Harmonia Mundi a eu une excellente idée en rééditant cette série conçue par Olivier Bernager et François Manceaux et réalisée entre 1987 et 1991. Les bonnes émissions de vulgarisation sur la musique sont rares et celles consacrées à l’interprétation ainsi qu’à la transmission du savoir manquent encore plus cruellement à l’appel. Le cycle s’ouvre avec la leçon de René Jacobs, qui tient lui-même le clavecin pour des artistes alors inconnues mais promises à un bel avenir : Maria Cristina Kiehr et Susanne Rydén, ses élèves à la prestigieuse Schola Cantorum Basiliensis, que nous découvrons dans trois airs de Haendel. Un extrait de concert donné par René Jacobs complète le programme, Yvon Repérant (clavecin), Roel Dieltiens (violoncelle) et Marc Hantaï (flûte), alors fraîchement diplômé du Conservatoire de Bruxelles où il suivait l’enseignement de Barthold Kuijken, l’accompagnant dans le premier récitatif et la merveilleuse sicilienne de « Mi palpita il cor ».
Difficile de revoir aujourd’hui le film de Claude Mouriéras sans éprouver un pincement au cœur en songeant à cette époque bénie où René Jacobs chantait et furetait loin des sentiers battus pour nous révéler des trésors oubliés. Des clairs-obscurs de cette voix si personnelle, c’est tout un chapitre, parmi les plus exaltants, du mouvement baroque qui rejaillit et nous donne furieusement envie de réécouter des enregistrements qui ont marqué l’histoire du disque. Le seul catalogue d’Harmonia Mundi peut d’ailleurs se transformer en une magnifique invitation au voyage pour les mélomanes qui ne connaîtraient pas la maniera di cantare du Gantois.
Et pourtant le documentaire a mal vieilli, à commencer par l’image, excessivement crue, et le son, médiocre, en particulier lorsque le maître a la parole : un comble ! Il nous faut parfois augmenter le volume et revenir en arrière pour comprendre certaines interventions, car on ne veut rien manquer d’un exposé passionnant, lumineux, érudit mais vivant, dont le seul défaut consiste à aiguiser notre soif d’apprendre et de comprendre en l’étanchant à peine.
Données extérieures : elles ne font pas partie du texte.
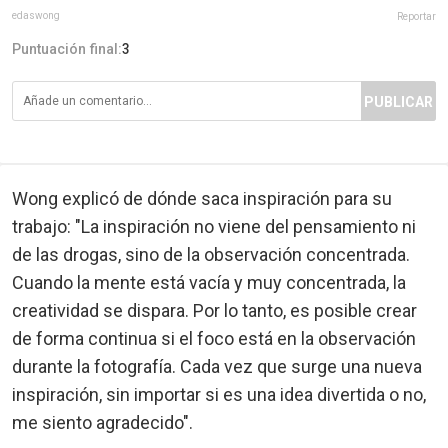
edaswong
Reportar
Puntuación final:
3
PUBLICAR
Wong explicó de dónde saca inspiración para su
trabajo: "La inspiración no viene del pensamiento ni
de las drogas, sino de la observación concentrada.
Cuando la mente está vacía y muy concentrada, la
creatividad se dispara. Por lo tanto, es posible crear
de forma continua si el foco está en la observación
durante la fotografía. Cada vez que surge una nueva
inspiración, sin importar si es una idea divertida o no,
me siento agradecido".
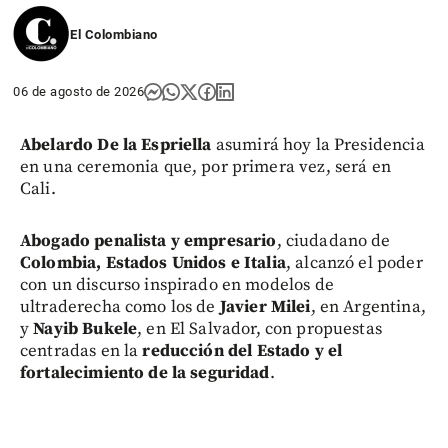
El Colombiano
06 de agosto de 2026
Abelardo De la Espriella
asumirá hoy la Presidencia
en una ceremonia que, por primera vez, será en
Cali.
Abogado penalista y empresario
, ciudadano de
Colombia, Estados Unidos e Italia
, alcanzó el poder
con un discurso inspirado en modelos de
ultraderecha como los de
Javier Milei
, en Argentina,
y
Nayib Bukele
, en El Salvador, con propuestas
centradas en la
reducción del Estado y el
fortalecimiento de la seguridad
.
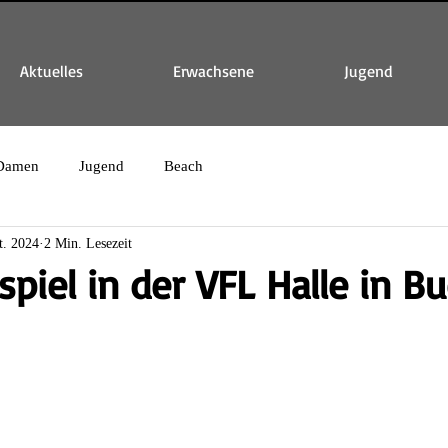
Aktuelles
Erwachsene
Jugend
Damen
Jugend
Beach
t. 2024
2 Min. Lesezeit
piel in der VFL Halle in B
Le temps passe beaucoup trop vite et on préfèrerait mille fois rester dans cette villa pour écouter intégralement la master class de Jacobs plutôt que de le suivre dans les rues de Montepulciano.
S’il n’évoque son parcours qu’en quelques mots, ce dernier nourrit sa démarche et c’est, par exemple, en véritable philologue que le contre-ténor évoque Cicéron pour mieux expliquer la rhétorique à l’œuvre dans l’aria da capo. Le pédagogue, qui chante volontiers pour montrer l’exemple, tient des propos particulièrement éclairants sur le trille, les cadences ou les spécificités stylistiques de la cantate, mais s’attache d’abord au sens des paroles et à l’expression, soulignant le rôle crucial de l’interprète dans le processus de création. Si Maria Cristina Kiehr et Susanne Rydén se sont fait un nom dans le répertoire du Seicento, où la musique sert encore le texte, l’enseignement de René Jacobs n’y est sans doute pas étranger.